Secondly, it is both cost effective and time-efficient as it increases the effectiveness and efficiency of drug discovery at a lower price and decreases the use of animals in the process of lead identification and optimisation (Kapetanovic 2008). The estimated time required for repositioning of a known drug for a new clinical indication can be as low as three years (Hurle, Yang et al. 2013).
References
Anson D, MaJ, HeJ-Q (2009). “Identifying Cardio-toxic Compounds”. Genetic Engineering & Biotechnology News. Tech Note 29 (9) (Mary Ann Liebert). pp. 34– 35. ISSN1935-472X.OCLC77706455.
Hurle, M., L. Yang, et al. (2013). “Computational Drug Repositioning: From Data to Therapeutics.” Clinical Pharmacology & Therapeutics 93(4): 335-341.

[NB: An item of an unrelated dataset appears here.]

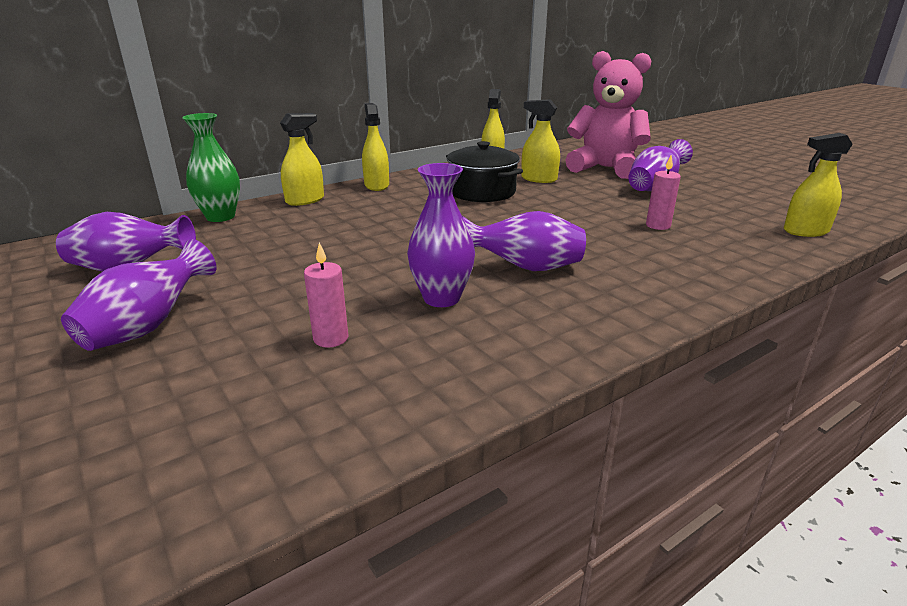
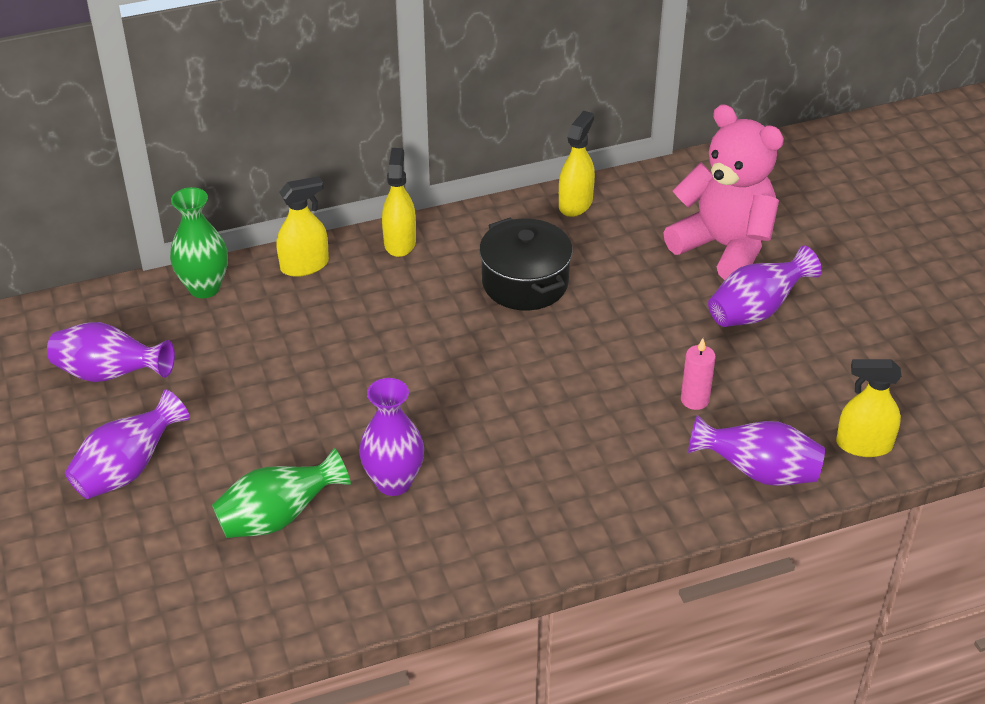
camera: 15 degrees right, 15 degrees up
(331, 338) = (278, 517): pink candle -> green vase
(525, 268) = (497, 450): purple vase -> purple vase (758, 472)
(539, 179) = (615, 261): yellow spray bottle -> none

Kapetanovic, I. (2008). “Computer-Aided Drug Discovery and Development (Caddd): In Silico-Chemico-Biological Approach.” Chemico-biological interactions 171(2): 165-176.
Paul S, Mytelka D, Dunwiddie C, Persinger C, Munos B, Lindborg R, Schacht A. (2010). “How to improve R&D productivity: the pharmaceutical industry’s grand challenge”. Nature Reviews. Drug Discovery9 (3): 203–14.
Yunusa, A. and Bello, S.O. (2015) “Computational Drug Design: An Approach In Drug Re-Positioning-A Review” International Journal of Scientific Research Engineering & Technology (IJSRET), ISSN 2278 – 0882 Volume 4, Issue 8.